Since all deterministic TMs are also non-deterministic TMs, we have $\text{P}\subseteq \text{NP}$. But whether $\text{P}=\text{NP}$ is still an open question of Millennium Prize Problems.

$\text{NP}$ is not a model of real computation, but provides a theoretical framework that captures important features of many exhaustive search problems. Some examples of $\text{NP}$ problems are:

• Hamiltonian Path Problem (We will show this later.)
• Traveling Salesman Problem
• Clique Problem

Polynomial Time Verifier

We can also define $\text{NP}$ by polynomial time verifier. We will show this by using the example of Hamiltonian Path Problem.

Hamiltonian Path Problem

Given a graph $G$, the Hamiltonian Path Problem is to determine whether there is a path that starts from one vertex $s$, passes through all other vertices exactly once, and ends at another vertex $t$. We can define the language $L_{\text{HAMPATH}}$ as

$$L_{\text{HAMPATH}}=\{⟨G,s,t⟩\mid G\text{ has a Hamiltonian path from }s\text{ to }t\}$$

This problem is apparently $\text{NP}$, for an NTM would always find the valid path. With brute-force search, we can solve the Hamiltonian Path Problem in $O(n!)$ time. The expense of time is mainly due to the searching stage, not the verification stage. Actually, the time cost of verification is only $O(n)$, which is polynomial. This will lead to one feature of $\text{NP}$: polynomial time verification.

A polynomial verifier for a language $L$ is an algorithm $R$ such that for any string $w$ in $L$, there exists a string $c$ such that $R$ accepts $⟨w,c⟩$. The verifier $R$ runs in polynomial time, and $c$ is called the certificate.

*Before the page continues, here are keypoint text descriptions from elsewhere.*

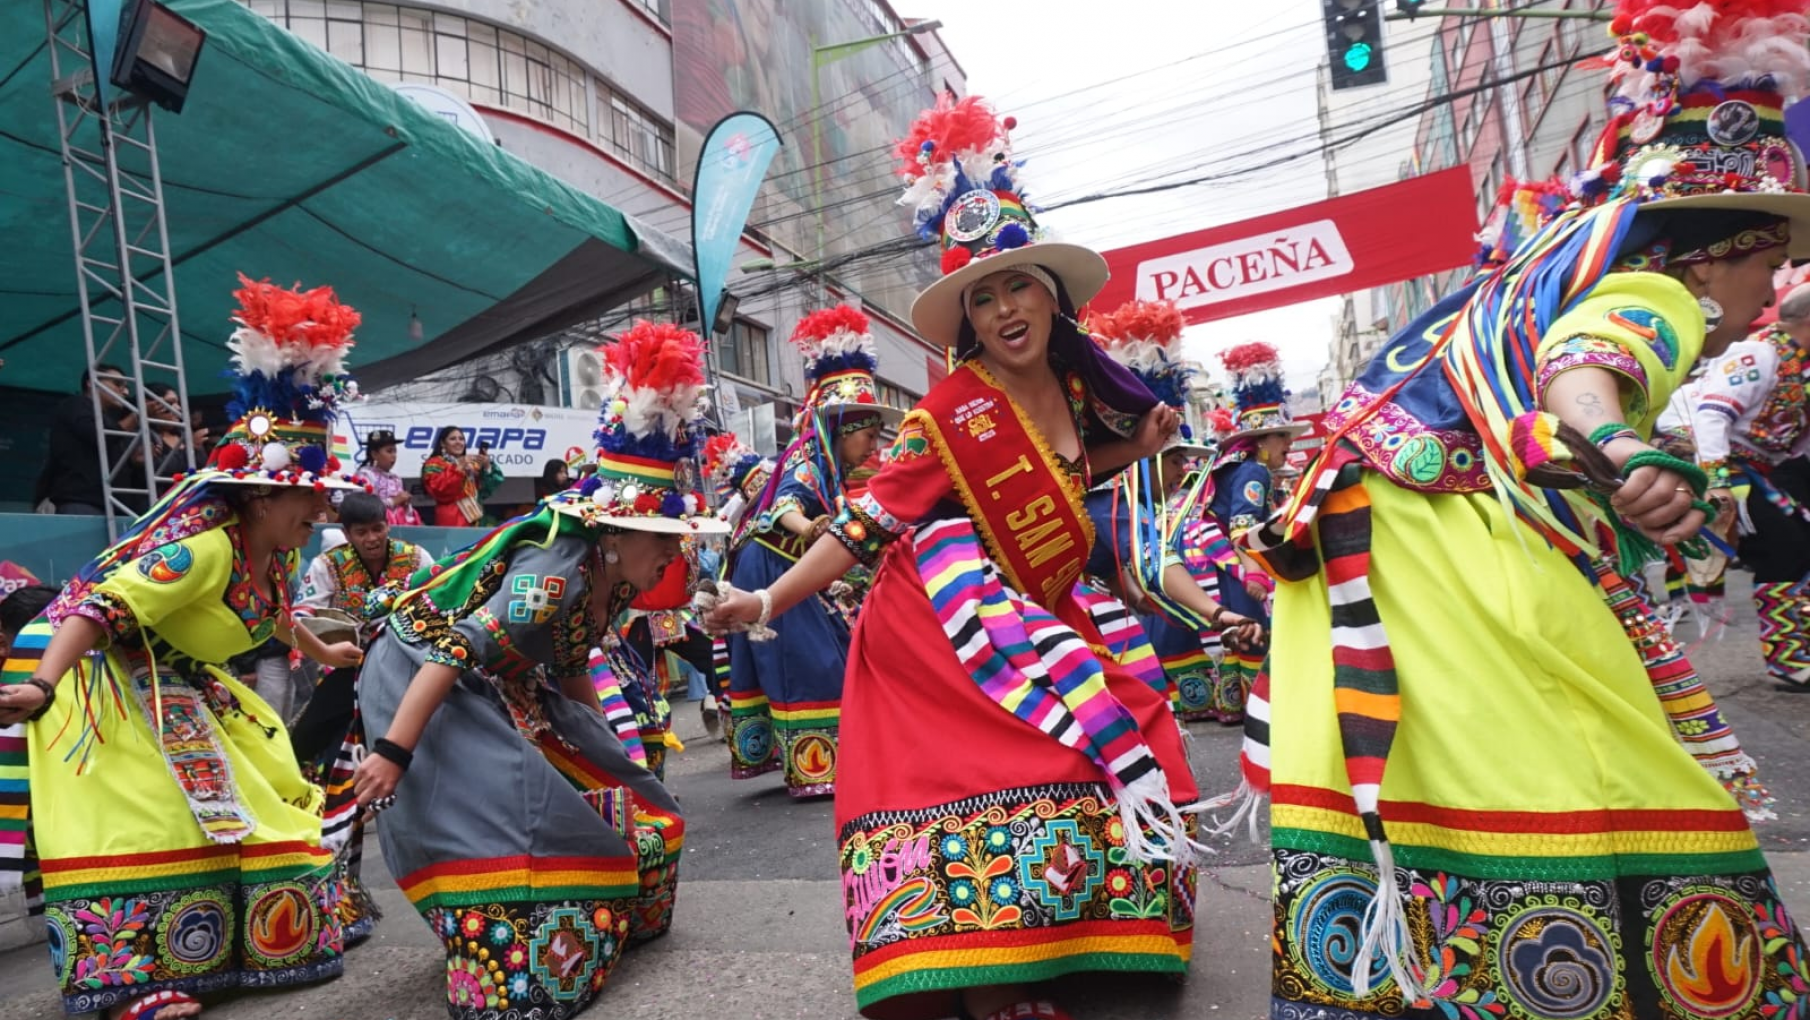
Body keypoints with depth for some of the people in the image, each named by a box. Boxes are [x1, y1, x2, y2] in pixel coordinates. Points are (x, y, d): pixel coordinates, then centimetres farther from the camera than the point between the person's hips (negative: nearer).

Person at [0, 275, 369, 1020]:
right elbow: (103, 606, -38)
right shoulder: (205, 547, -30)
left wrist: (323, 654, 37)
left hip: (176, 686, 10)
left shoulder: (274, 553, 0)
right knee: (138, 814, -17)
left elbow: (271, 615, 21)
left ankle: (209, 940, 25)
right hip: (101, 678, -10)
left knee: (252, 790, 11)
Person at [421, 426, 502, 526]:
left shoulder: (471, 463, 23)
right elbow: (439, 489, -13)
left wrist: (487, 467, -5)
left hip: (475, 521, 6)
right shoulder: (434, 464, 6)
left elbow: (485, 490, 11)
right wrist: (459, 468, -17)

The verifier $R$ for $L_{\text{HAMPATH}}$ is:

$$R(⟨⟨G,s,t⟩,p⟩)=\{\begin{array}{l}\begin{array}{ll}1& \text{if }p\text{ is a Hamiltonian path from }s\text{ to }t\text{ in }G\\ 0& \text{otherwise}\end{array}\end{array}$$

If we have a polynomial time verifier for a language $L$, then $L$ is in $\text{NP}$.

$\text{EXP}$

$\text{EXP}$ refers to the Exponential Time Class. It is defined as

$$\text{EXP}=\bigcup _{k\in \mathbb{N}}\text{TIME}(2^{n^k})$$

Each NTM can be simulated by a deterministic TM in exponential time. For a tree of $n^k$-time NTM having at most $b$ branches at each level, we can simulate it in $O(b^{n^k})$ time, which is also $O(2^{n^k})$ time.